QType will: - Parse endpoint definitions - Create a tool for each operation - Map request parameters to tool inputs - Map response schemas to tool outputs - Handle authentication configurations


What You've Learned

Congratulations! You've mastered:

Tool concepts - References to Python functions or API calls
Importing tools - Using !include with local or remote files
InvokeTool step - Calling tools with input/output bindings
Input bindings - Mapping flow variables to tool parameters
Output bindings - Mapping tool results to flow variables
Tool chaining - Connecting outputs to inputs across steps
Commons library - Pre-built tools for common operations
Tool generation - Using qtype convert to create tool definitions


Next Steps

Reference the complete example:


Common Questions

Q: Can I call multiple tools in parallel?
A: Not directly in a single step. However, if tools don't depend on each other's outputs, QType's execution engine may parallelize them automatically based on dependency analysis.

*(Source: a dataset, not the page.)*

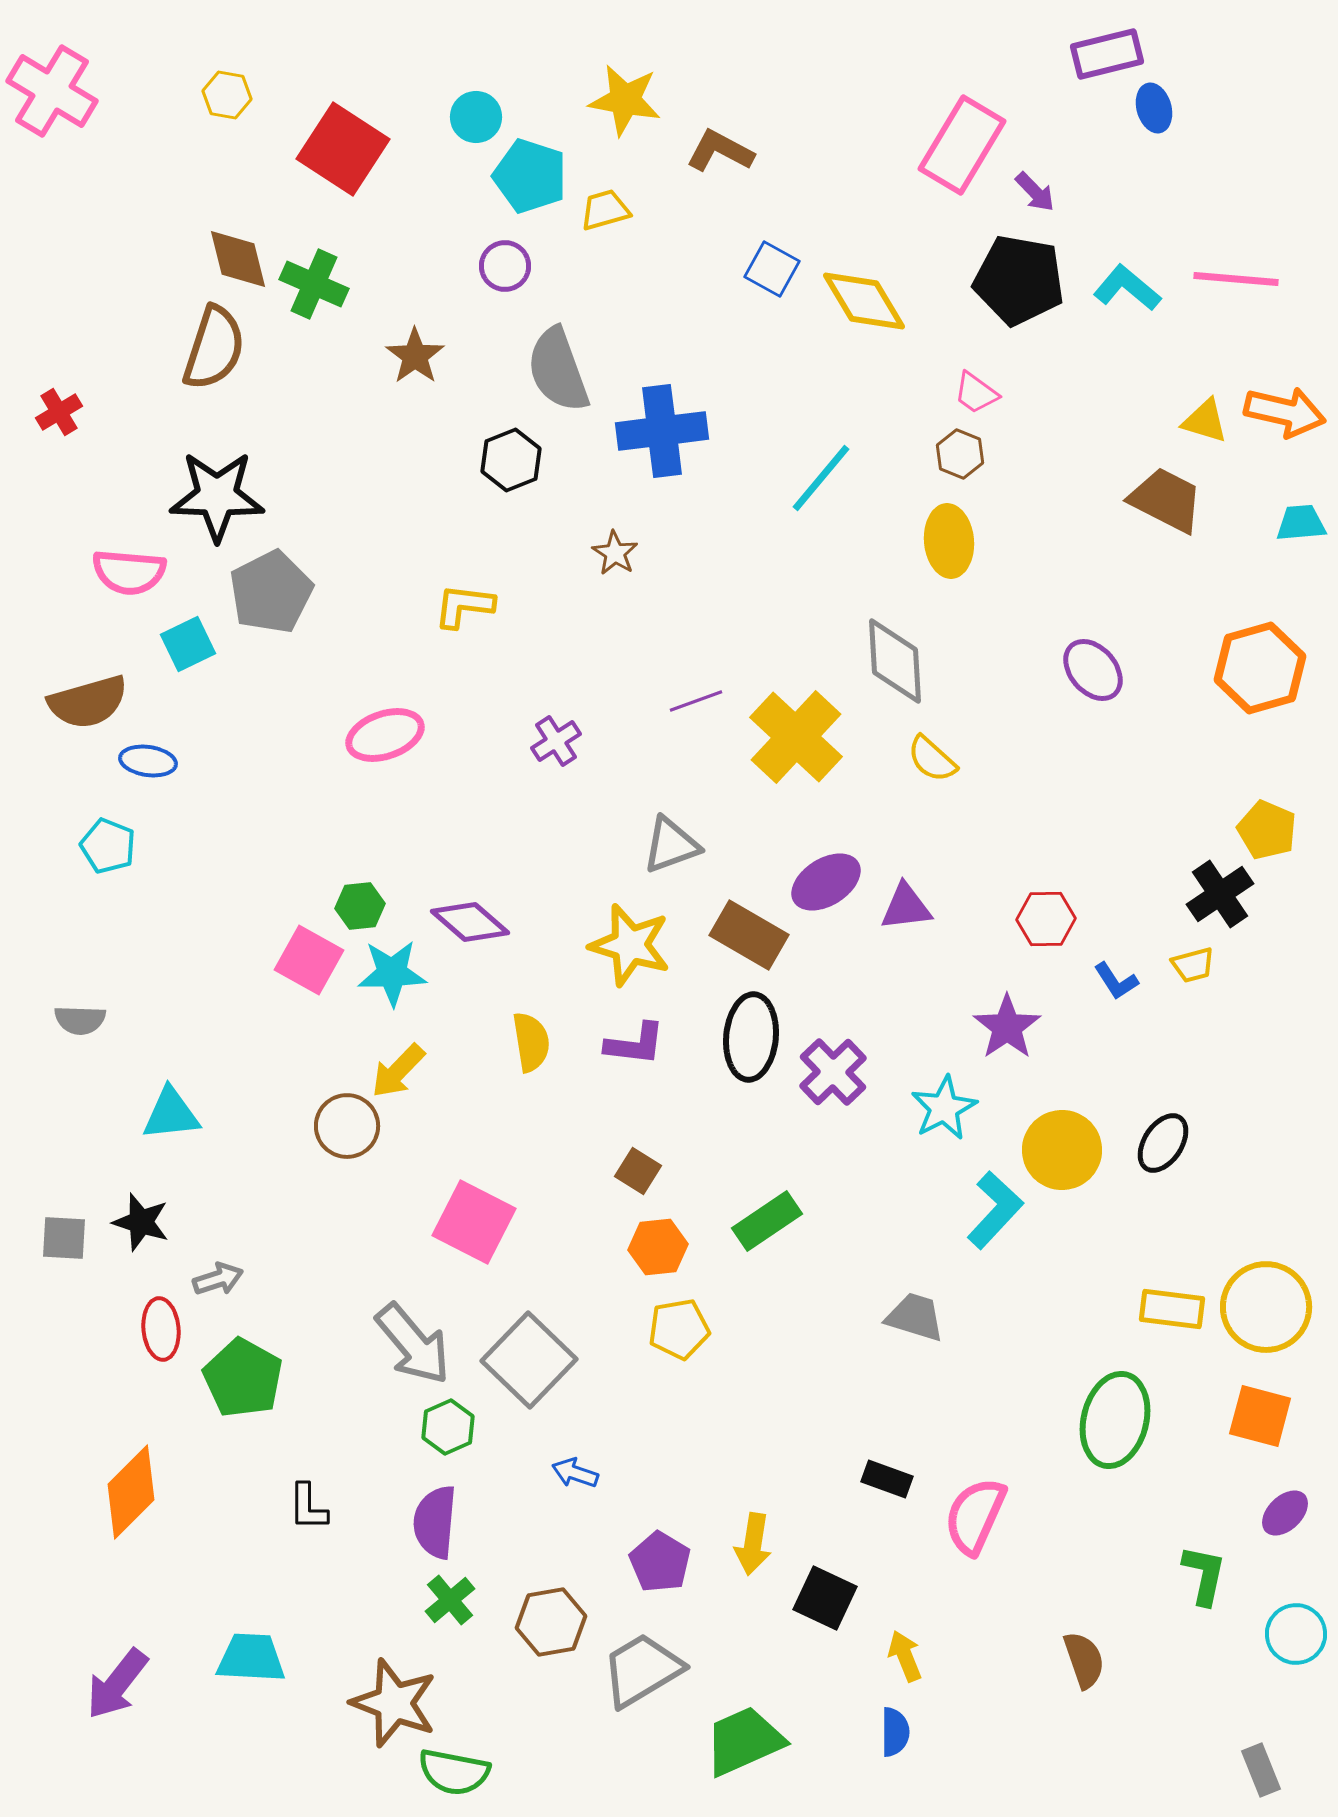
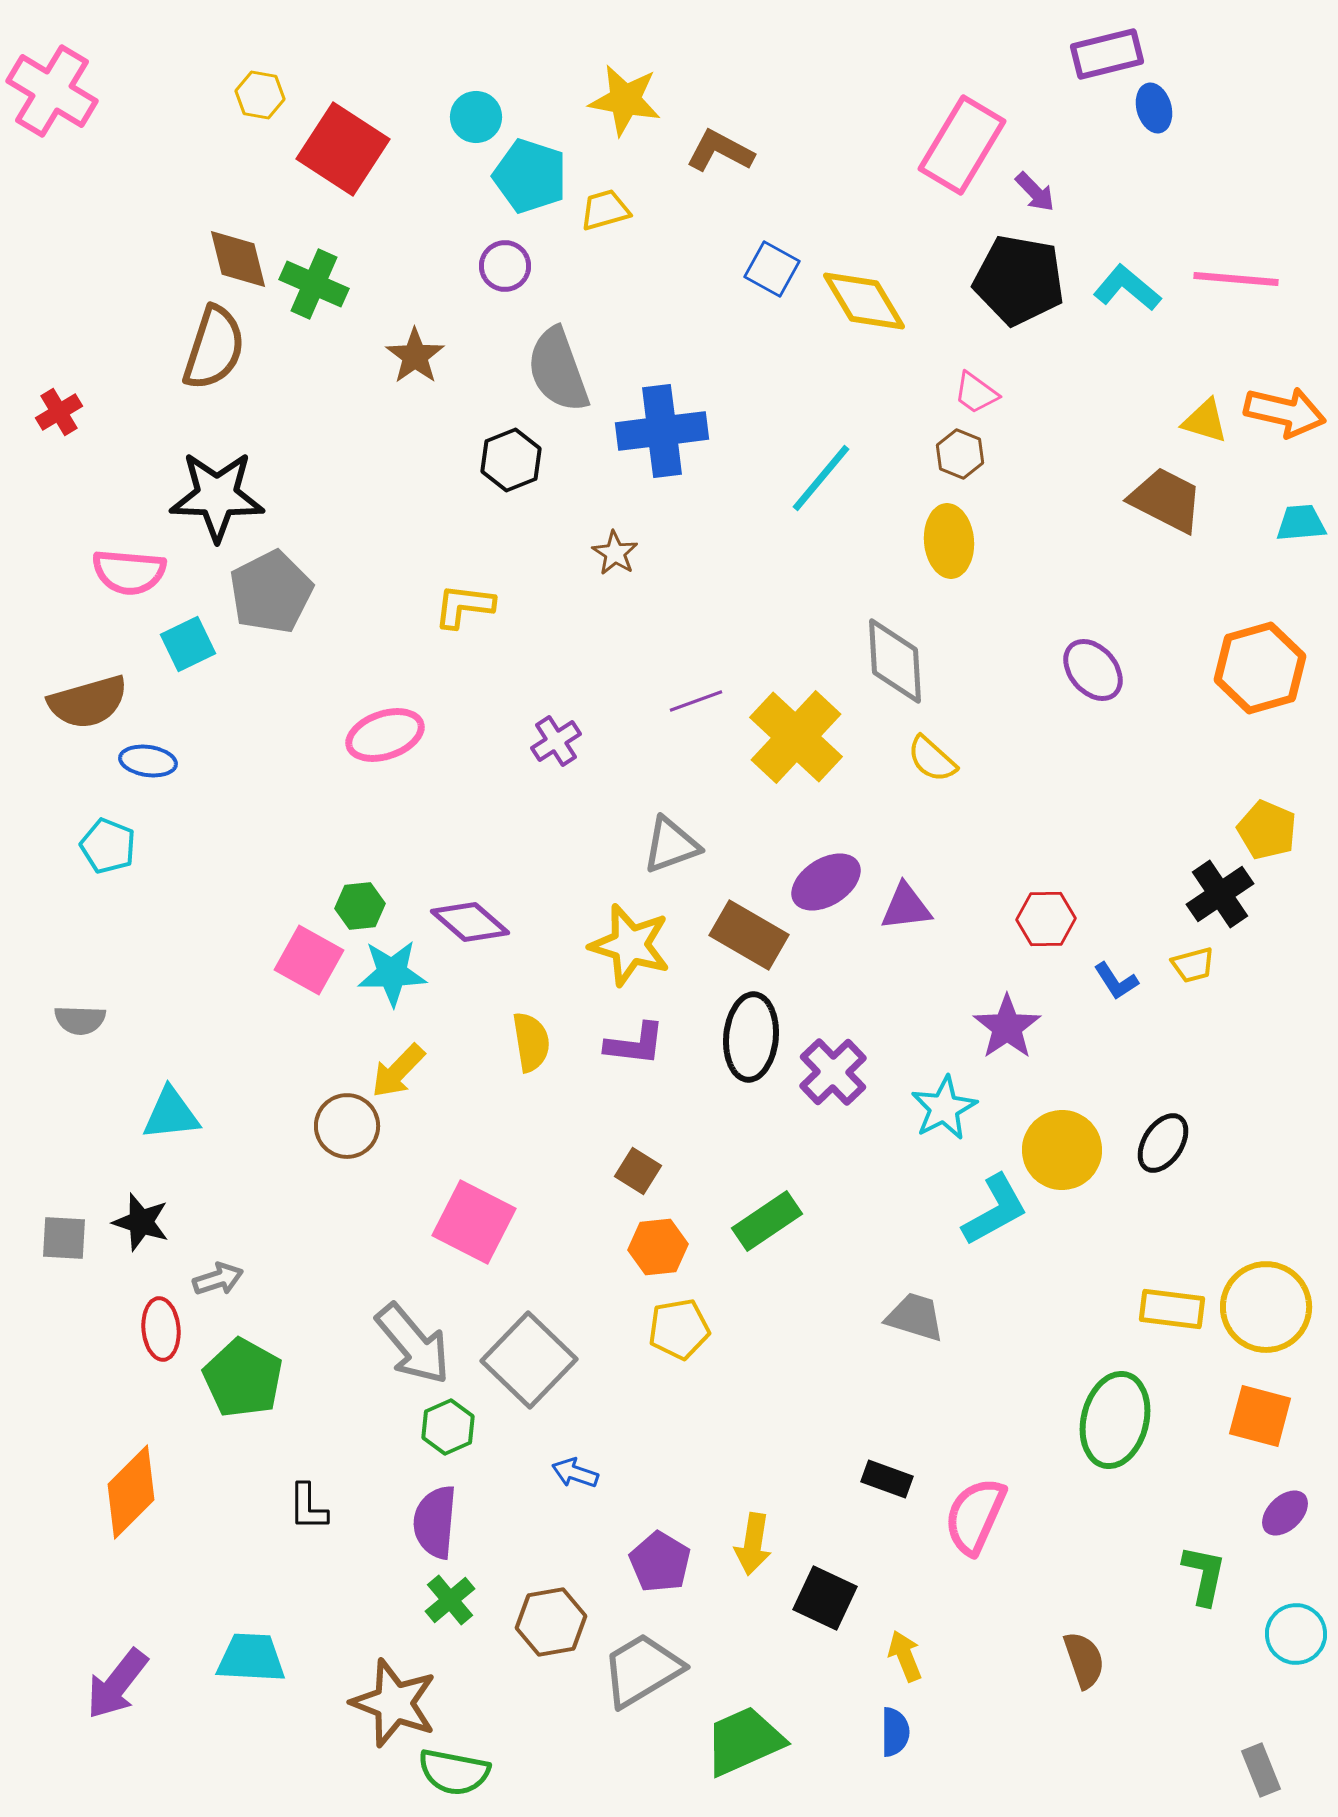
yellow hexagon at (227, 95): moved 33 px right
cyan L-shape at (995, 1210): rotated 18 degrees clockwise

Q: What happens if a tool raises an error?
A: The flow stops and returns an error.

Q: Can I pass literal values instead of variables to tools?
A: No - input_bindings only accepts variable names. Use PromptTemplate to create constant variables, or define them in your flow's input data.

Q: How do I know what parameters a tool accepts?
A: Check the tool's YAML definition (in the commons library or your generated file). It lists all inputs with their types and whether they're optional.

Q: Can tools modify variables or have side effects?
A: Tools are functional - they take inputs and return outputs without modifying flow state. Side effects (like writing files or calling APIs) happen inside the tool implementation, but they don't affect other flow variables.

Q: What's the difference between InvokeTool and Agent?
A: InvokeTool explicitly calls a specific tool with defined bindings. Agent gives an LLM access to multiple tools and lets it decide which to use and when. Use InvokeTool for deterministic workflows, Agent for autonomous decision-making.